Plus âgé, il se mit à voyager sur de longues distances, prêchant une foi reposant sur un dieu unique et sur l’égalité entre individus. Il décèdera et sera enterré en 1569 à Kartarpur, aujourd’hui au Pakistan. Neuf gourous se succéderont pour propager sa parole. Un livre saint, le Gourou Granth Sahib, est à présent considéré comme le 11ème gourou.

Que se passe-t-il le jour anniversaire ?
Les sikhs du monde entier, en particulier ceux du sous-continent, se retrouveront pour prier, chanter et manger ensemble. Les gurdwaras accueilleront de grandes processions et de spectaculaires démonstrations de maniement de l’épée. Parmi les principaux sites accueillant les célébrations figurera le Temple d’Or à Amritsar en Inde, l’un des principaux sanctuaires sikhs. Au Pakistan, des milliers de fidèles sont attendus sur les sites de Kartarpur et Nankana Sahib.

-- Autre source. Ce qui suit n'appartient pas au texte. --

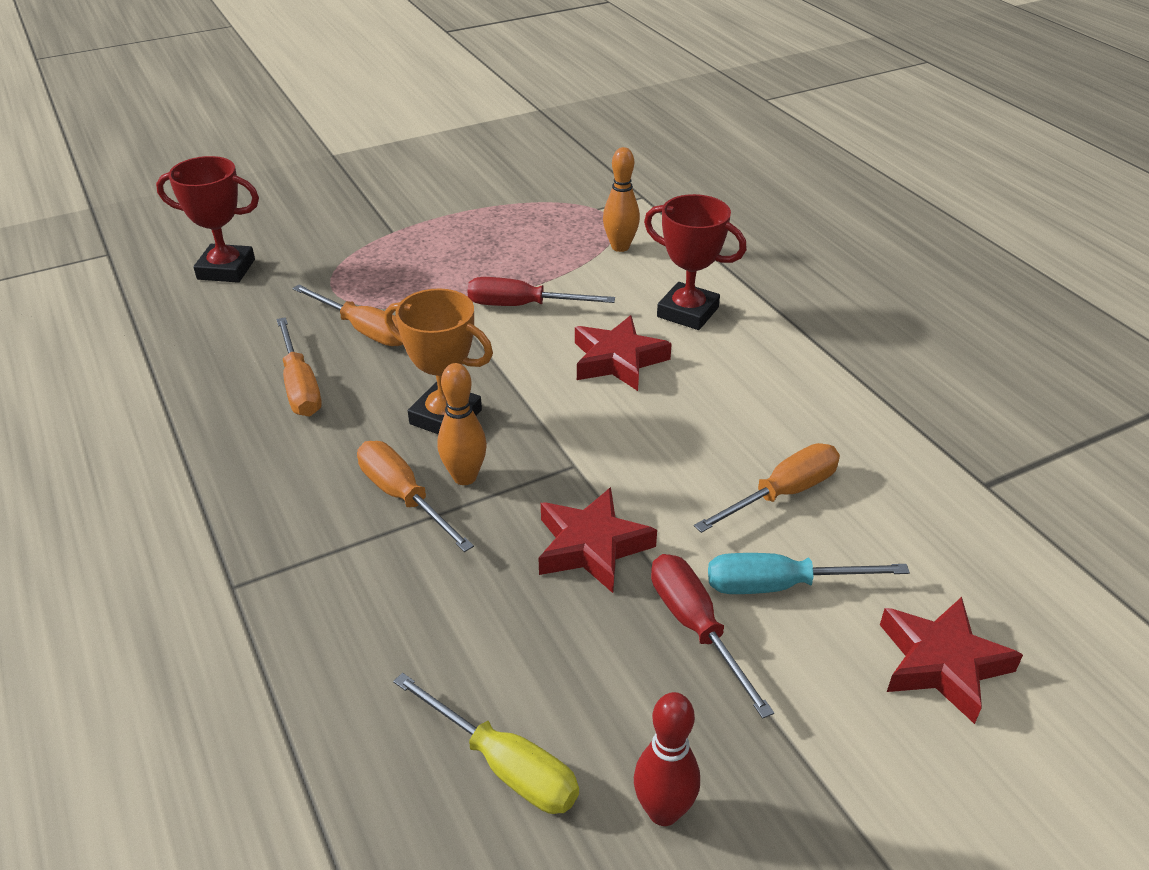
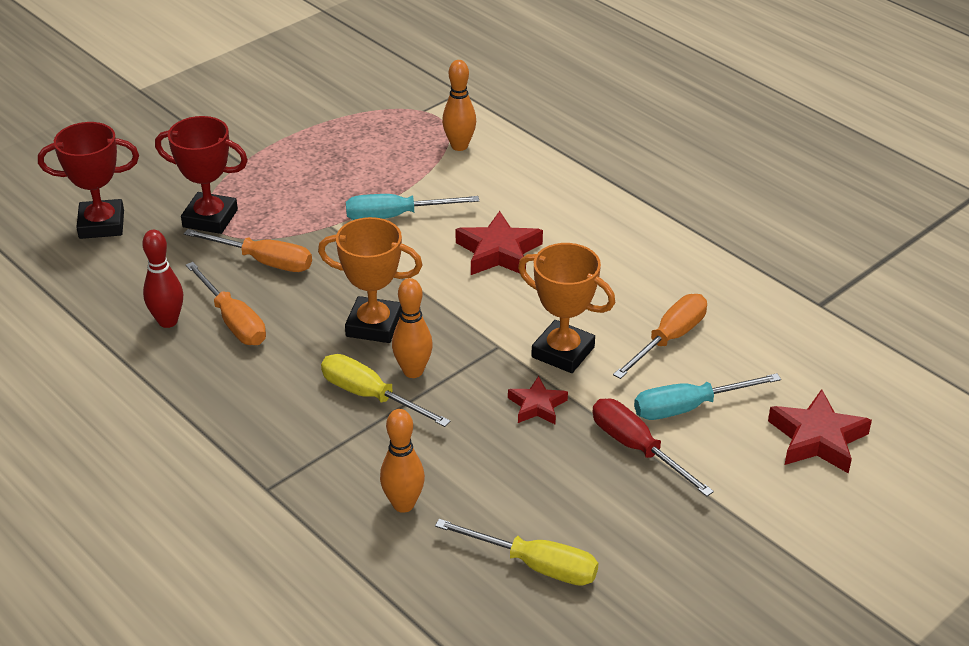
camera: 15 degrees left, 0 degrees up
orange screwdriver [357,441,474,552] -> yellow screwdriver [321,354,451,427]
red screwdriver [467,277,615,306] -> turquoise screwdriver [346,194,479,220]
red star [538,487,657,593] -> red star [508,376,568,424], size x0.61
red bowling pin [634,692,700,826] -> red bowling pin moved to [142,230,183,328]
red trophy [644,194,747,330] -> red trophy moved to [155,116,248,234]
none -> orange bowling pin [380,409,425,513]
none -> orange trophy [518,243,615,373]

Qu’est-ce que le corridor de Kartarpur ?
Il s’agit d’un couloir spécialement conçu à l’intention des pèlerins sikhs indiens pour leur permettre de se rendre sans visa au mausolée de Gourou Nanak, situé en territoire pakistanais. Réclamé de longue date par New Delhi, il a été inauguré en grande pompe samedi. Le site de Kartarpur n’était jusqu’ici que très difficilement accessible aux sikhs indiens, soumis comme la plupart de leurs compatriotes à des restrictions de visa en raison des tensions géopolitiques qui opposent Inde et Pakistan depuis leur indépendance de la couronne britannique en 1947. La violente partition entre les deux pays qui avait immédiatement suivi la décolonisation s’était traduite par la plus importante migration de masse de l’Histoire et avait causé la mort d’au moins un million de personnes.